Trial registration: (clinicaltrials.gov), identifier [NCT03173144].

Keywords: biologic therapy; chronic inflammatory disease; diet; fibre; inflammatory bowel disease; processed meat; red meat; rheumatoid arthritis.

Conflict of interest statement

Author CH has received speaker fee from Takeda Pharma and Tillotts Pharma (unrelated to the present work). The remaining authors declare that the research was conducted in the absence of any commercial or financial relationships that could be construed as a potential conflict of interest.

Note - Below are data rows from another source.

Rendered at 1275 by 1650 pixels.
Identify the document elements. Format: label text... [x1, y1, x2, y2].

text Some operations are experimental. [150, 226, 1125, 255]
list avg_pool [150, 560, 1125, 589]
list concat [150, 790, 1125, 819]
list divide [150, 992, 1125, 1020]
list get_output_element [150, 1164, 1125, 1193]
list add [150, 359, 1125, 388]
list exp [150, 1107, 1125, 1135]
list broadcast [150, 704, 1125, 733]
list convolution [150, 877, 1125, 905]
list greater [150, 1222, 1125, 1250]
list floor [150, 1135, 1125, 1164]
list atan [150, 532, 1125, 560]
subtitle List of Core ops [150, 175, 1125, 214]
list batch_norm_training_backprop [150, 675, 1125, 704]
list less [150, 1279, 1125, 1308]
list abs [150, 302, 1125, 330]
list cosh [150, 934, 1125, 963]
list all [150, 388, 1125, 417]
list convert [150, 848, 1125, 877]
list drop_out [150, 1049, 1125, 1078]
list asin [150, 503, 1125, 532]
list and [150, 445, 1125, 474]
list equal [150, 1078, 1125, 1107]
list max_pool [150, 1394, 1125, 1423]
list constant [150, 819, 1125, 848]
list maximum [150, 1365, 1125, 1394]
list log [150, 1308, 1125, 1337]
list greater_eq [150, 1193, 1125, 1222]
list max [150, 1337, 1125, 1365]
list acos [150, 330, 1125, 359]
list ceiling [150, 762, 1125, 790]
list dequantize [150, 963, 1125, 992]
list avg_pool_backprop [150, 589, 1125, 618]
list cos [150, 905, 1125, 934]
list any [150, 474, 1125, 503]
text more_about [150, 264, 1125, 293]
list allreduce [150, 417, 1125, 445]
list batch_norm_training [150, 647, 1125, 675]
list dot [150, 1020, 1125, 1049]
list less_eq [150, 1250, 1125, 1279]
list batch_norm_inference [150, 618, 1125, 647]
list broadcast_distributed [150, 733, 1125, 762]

Copyright © 2022 Overgaard, Sørensen, Munk, Nexøe, Glerup, Henriksen, Guldmann, Pedersen, Saboori, Hvid, Dahlerup, Hvas, Jawhara, Andersen, Pedersen, Nielsen, Bergenheim, Brodersen, Heitmann, Halldorsson, Holmskov, Bygum, Christensen, Kjeldsen, Ellingsen and Andersen.

Figures

Figure 1
Figure 1
Flow chart of the enrolment of participants. Number of Chronic Inflammatory Disease patients who were screened, included in the study and included in the analysis. Patients screened for eligibility were not explicitly recorded in the study. For CD, UC, and PsO we estimated a number based on the mean inclusion rate from two clinics that kept a pre-screening log. For RA, axSpA, and PsA, the number is not an estimate but the total number of patients that initiated biologic treatment in the clinic during enrolment. IBD, Inflammatory bowel disease (Crohn's disease and Ulcerative colitis); CD, Crohn's disease; UC, Ulcerative colitis; RA, Rheumatoid arthritis; axSpA, Axial spondyloarthritis; PsA, Psoriatic arthritis; PsO, Psoriasis; FFQ, Food Frequency Questionnaire; HFLM, high fibre/low meat; LFHM, low fibre/high meat; ITT, intention-to-treat; SF-12 PCS + MCS, short form health survey the physical and mental component summary, The short health scale includes four health dimensions (symptom burden, functional status, disease-related burden and general wellbeing); CRP, C-reactive protein.
Figure 2
Figure 2
Meta-analysis (random effects model) of the included Chronic Inflammatory Diseases (CIDs) on the “As Observed” population comparing clinical response to biologics in patients with a high intake of fibre and low intake of red/processed meat (HFLM) vs. patients with a low intake of fibre and high intake of red/processed meat (LFHM). The horizontal lines represent the odds ratio (OR) ± 95% confidence interval. Event = clinical response according to the specified criteria for each CID, i.e., the number shows how many out of the total number of participants in the group, that have had a clinical response. The “As Observed” populations means patients with complete data for clinical response (i.e., 17 patients are excluded).
Figure 3
Figure 3
Receiver operating characteristics curve analysis for the predictive value of the ratio of fibre and red/processed meat intake (A), fibre intake (B) and red/processed meat intake (C) on clinical response. The ROC curves were constructed by calculating the sensitivity and specificity for prediction of clinical response for (A) the ratio of fibre to red/processed meat intake, (B) fibre intake, and (C) red/processed meat intake. Thereafter the sensitivity was plotted against 1-specificity. ROC, receiver operating characteristics.